-- EXCERPTED RECORDS follows --
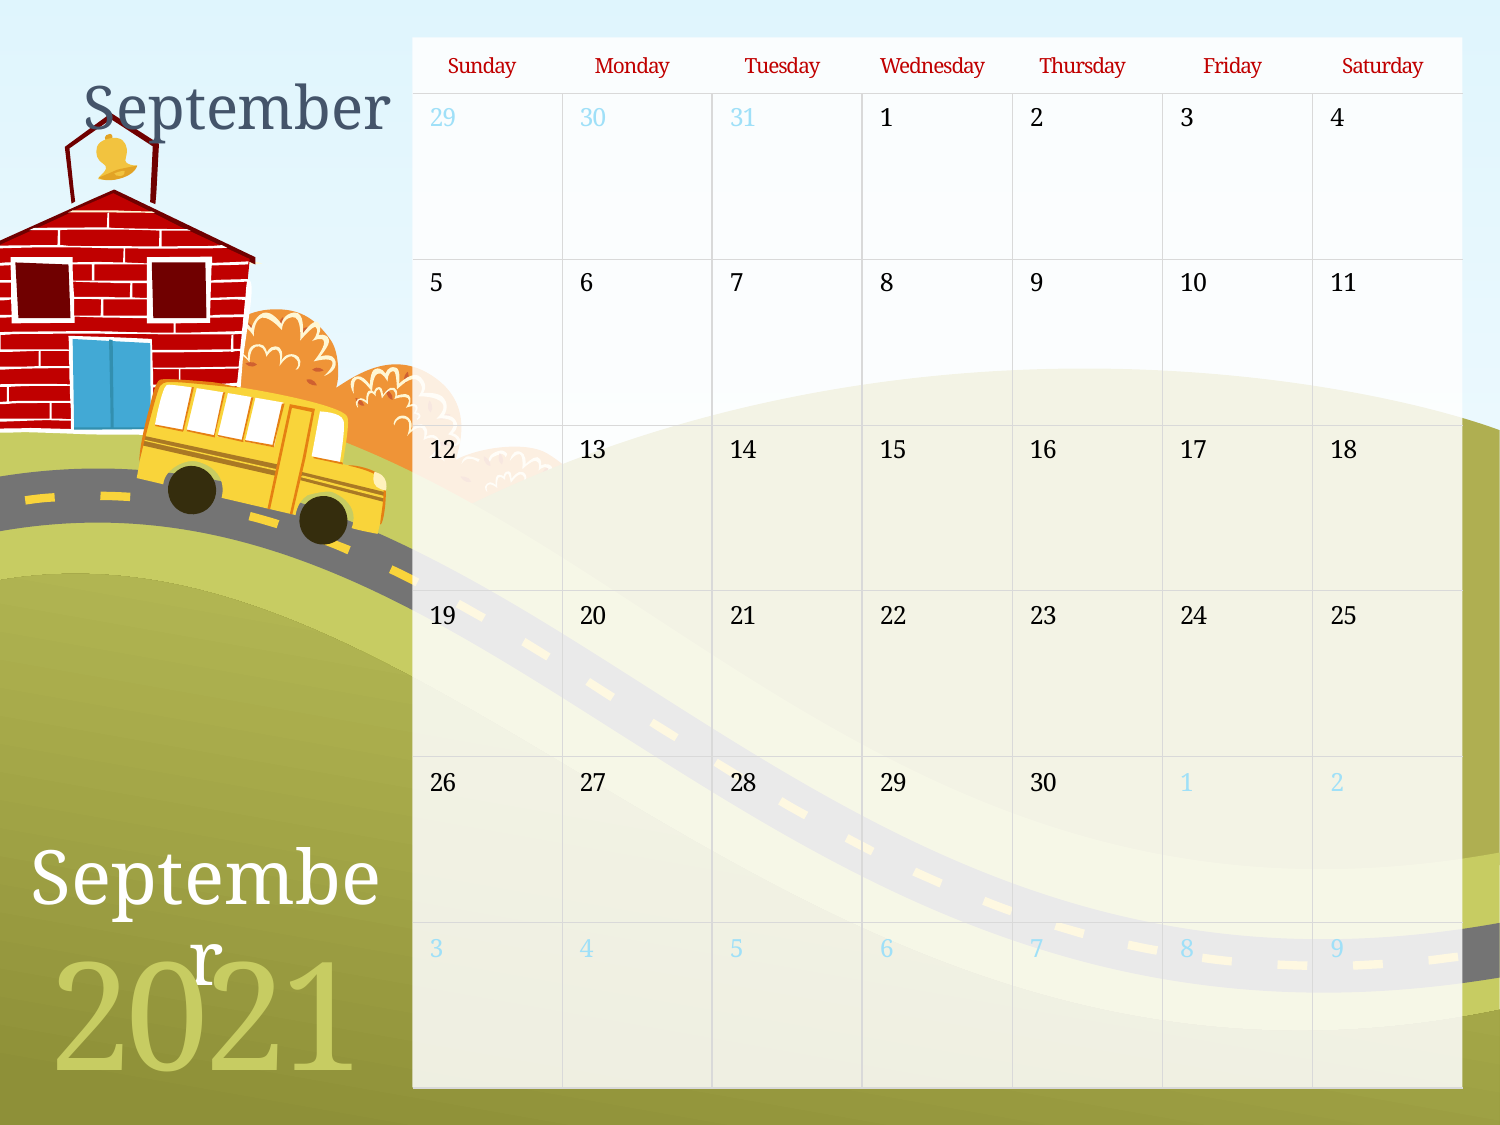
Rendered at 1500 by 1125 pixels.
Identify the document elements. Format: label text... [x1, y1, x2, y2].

title September [68, 70, 1450, 150]
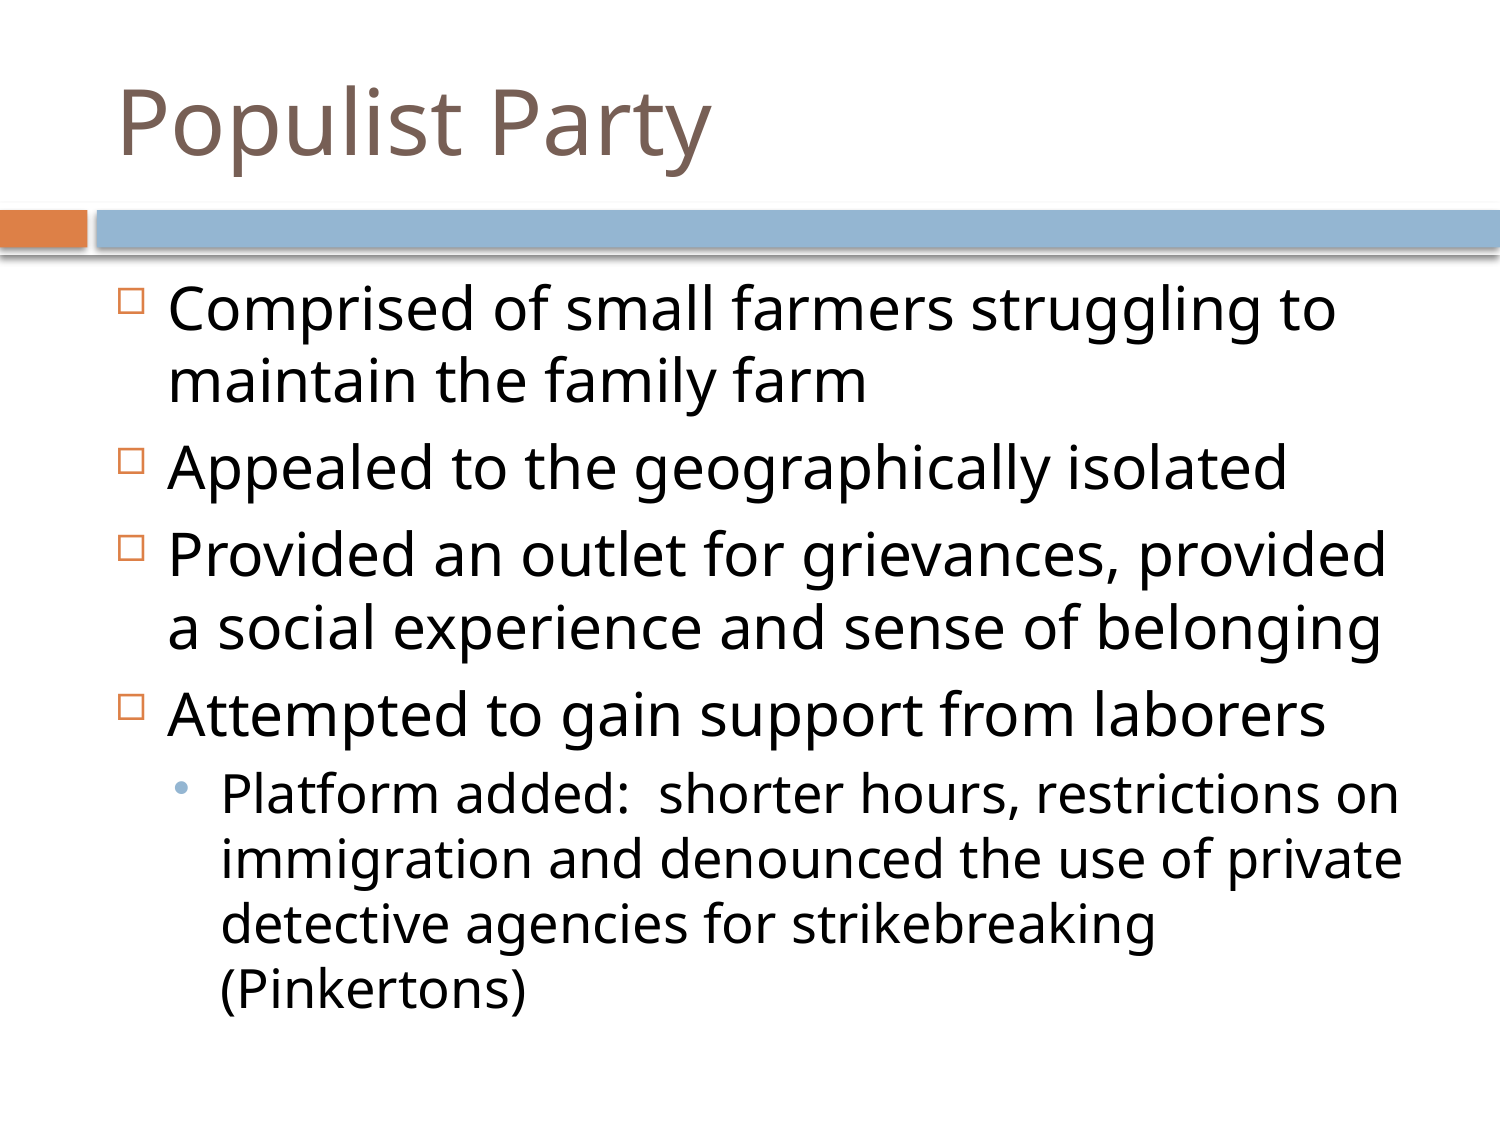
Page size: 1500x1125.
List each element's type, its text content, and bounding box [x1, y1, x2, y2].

title Populist Party [100, 37, 1438, 200]
list Comprised of small farmers struggling to maintain the family farm Appealed to the geographically isolated Provided an outlet for grievances, provided a social experience and sense of belonging Attempted to gain support from laborers Platform added: shorter hours, restrictions on immigration and denounced the use of private detective agencies for strikebreaking (Pinkertons) [100, 262, 1438, 1000]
-- EXCERPTED RECORDS concluded --
## YOUR TASK
Only the line with "Page size: 1500x1125." and those preceding it, back to the first line of the entries, should be repeated exactly, without pictures.

## ANSWER FOR THIS EXERCISE
Rendered at 1500 by 1125 pixels.
Identify the document elements. Format: label text... [x1, y1, x2, y2].

title September [68, 70, 1450, 150]
Page size: 1500x1125.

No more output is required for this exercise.